The intensity of the shelling and airstrikes caused many residents to seek safety in basements, which could have made them more vulnerable to poisonous gases.
On Saturday afternoon, 15 people, including women and children, reported breathing problems after an airstrike in their area, Mahmoud Aadam, a spokesman for the Syrian Civil Defense, the so-called White Helmets, who rescue people in the wake of airstrikes, said via Facebook Live on Sunday.
Then, after dark, a government helicopter dropped exploding barrels that dispersed an unknown chemical substance that affected many more people, Mr Aadam said. The continued assaults made it hard for rescue workers to look for victims, he said, meaning that it was difficult to establish a comprehensive death toll.
As of Sunday morning, rescue workers were “going into homes and finding people dead,” he said.
In a joint statement, the Syrian Civil Defense and the Syrian American Medical Society, which supports clinics in opposition areas of Syria, said that more than 500 people had gone to medical centres after the assault “with symptoms indicative of exposure to a chemical agent.” Those symptoms included trouble breathing, foaming at the mouth, burning eyes and the “emission of a chlorine-like odour.”

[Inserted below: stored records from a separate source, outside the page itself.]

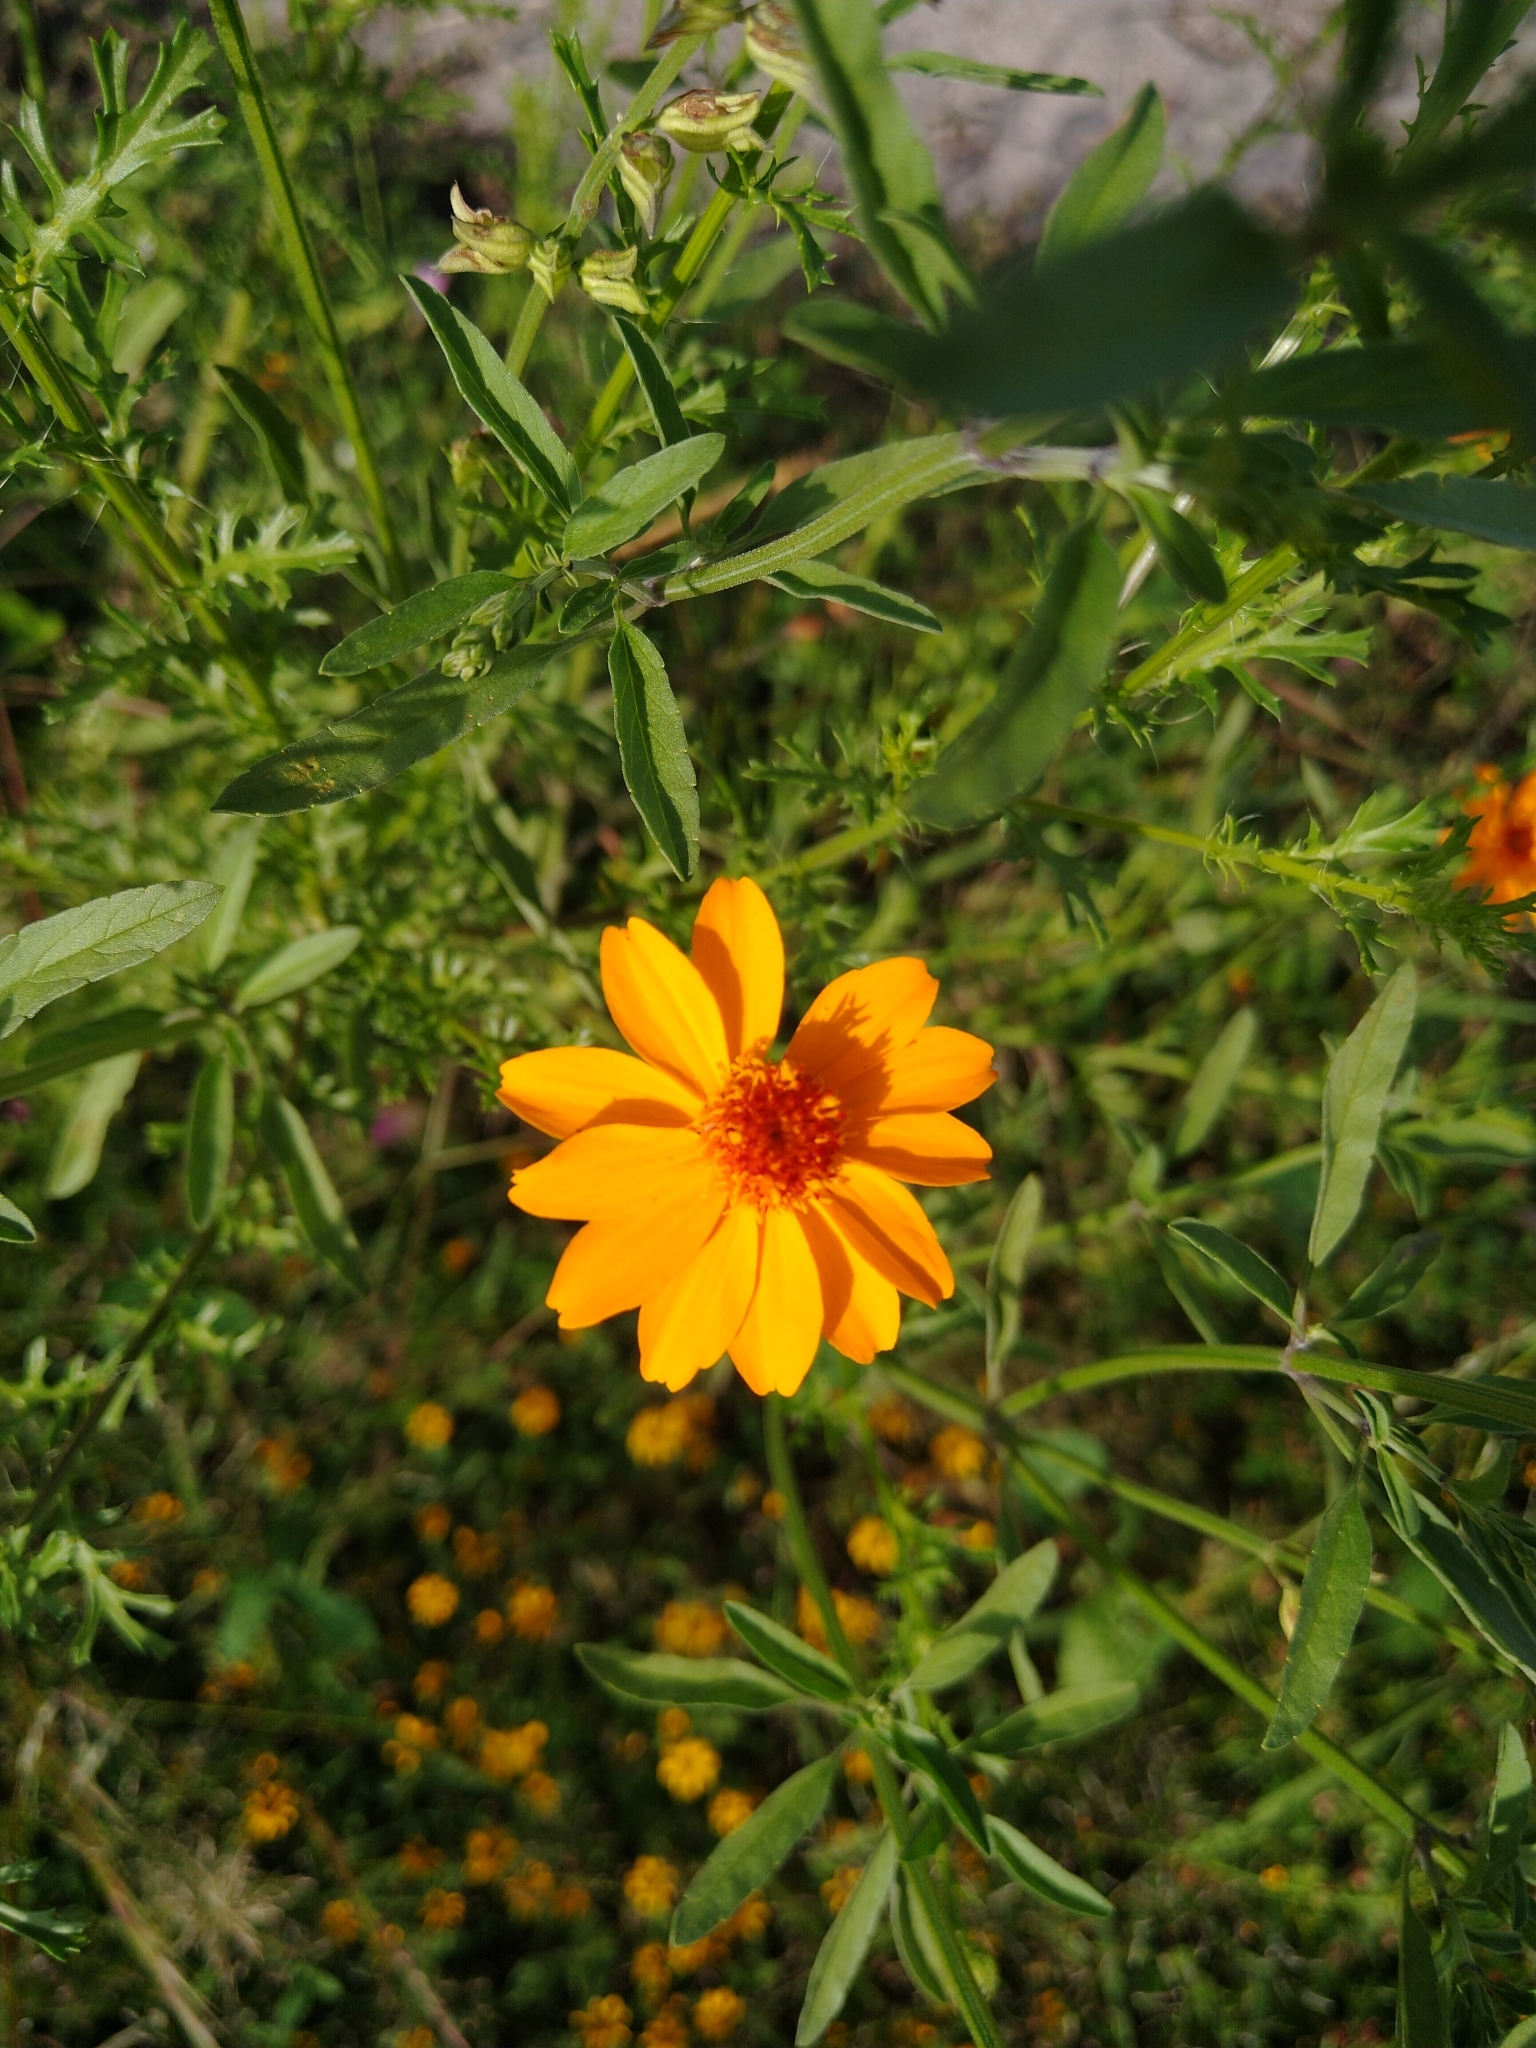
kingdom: Plantae
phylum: Tracheophyta
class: Magnoliopsida
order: Asterales
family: Asteraceae
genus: Adenophyllum
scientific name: Adenophyllum cancellatum
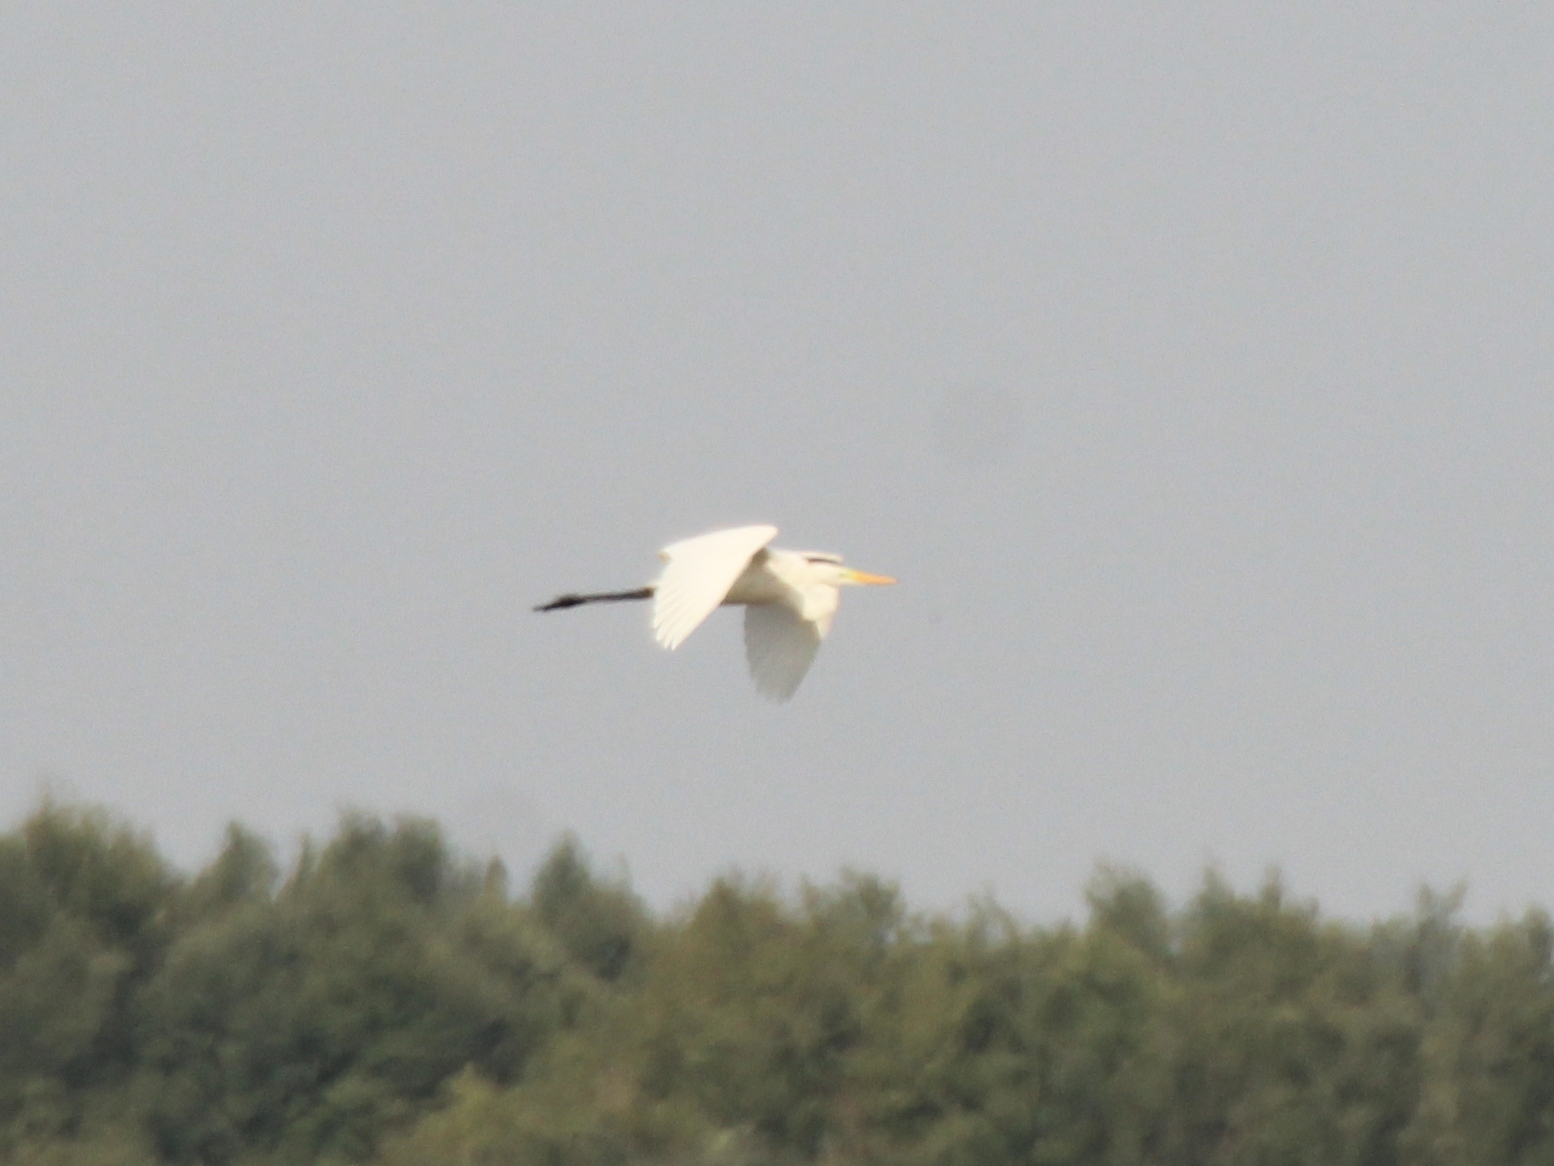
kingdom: Animalia
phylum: Chordata
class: Aves
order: Pelecaniformes
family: Ardeidae
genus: Ardea
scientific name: Ardea alba
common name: Great egret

One person was dead on arrival at a clinic, six others died after they got there, and rescue workers reported finding more than 42 dead in their homes, the statement said. The bodies could not be evacuated because of strong odours and a lack of protective equipment.
“The reported symptoms indicate that the victims suffocated from the exposure to toxic chemicals,” the statement said.
The Syrian Observatory for Human Rights, which did not confirm the use of chemical agents, said that 56 people, including women and children, had been killed in the past 24 hours, including 21 who suffocated in the basements of buildings that had collapsed on them. About 500 others were wounded in the bombardment, and 70 had breathing troubles, the group said.
“The Assad regime and its backers must be held accountable, and any further attacks prevented immediately,” a State Department spokeswoman, Heather Nauert, said in a statement. Ms Nauert noted a sarin gas attack in April 2017 in northwestern Syria that the United States and the United Nations blamed on the Syrian government.
“The United States calls on Russia to end this unmitigated support immediately and work with the international community to prevent further barbaric chemical weapons attacks,” Ms Nauert said.
Foreign Minister Jean-Yves Le Drian of France on Sunday said reports of the chemical attack were extremely worrying and called for the United Nations Security Council to meet quickly to examine the situation.
The Russian Foreign Ministry dismissed the reports as fake.
“The spread of bogus stories about the use of chlorine and other poisonous substances by government forces continues,” the ministry said in a statement. “The aim of such deceitful speculation, lacking any kind of grounding, is to shield terrorists,” it added, “and to attempt to justify possible external uses of force.”
Bahram Qasemi, the spokesman for Iran’s Foreign Ministry, said on Sunday that reports of the gas attack were not based on facts and were an “an excuse” by the United States and Western countries to take military action against Damascus, the official Iranian news agency IRNA reported.
Mr Obama struggled with how to respond to such attacks in Syria. After declaring the use of chemical weapons a “red line,” he declined to respond militarily when a chemical attack by the Syrian government in 2013 killed more than 1,400 people near Damascus, according to a United States assessment.
Instead, the United States and Russia reached an agreement to have Syria surrender its chemical weapons stockpiles and dismantle its capabilities to make new ones.
The agreement was celebrated at the time, but multiple chemical attacks since then have been blamed on the Syrian government, raising questions about how effective the agreement was.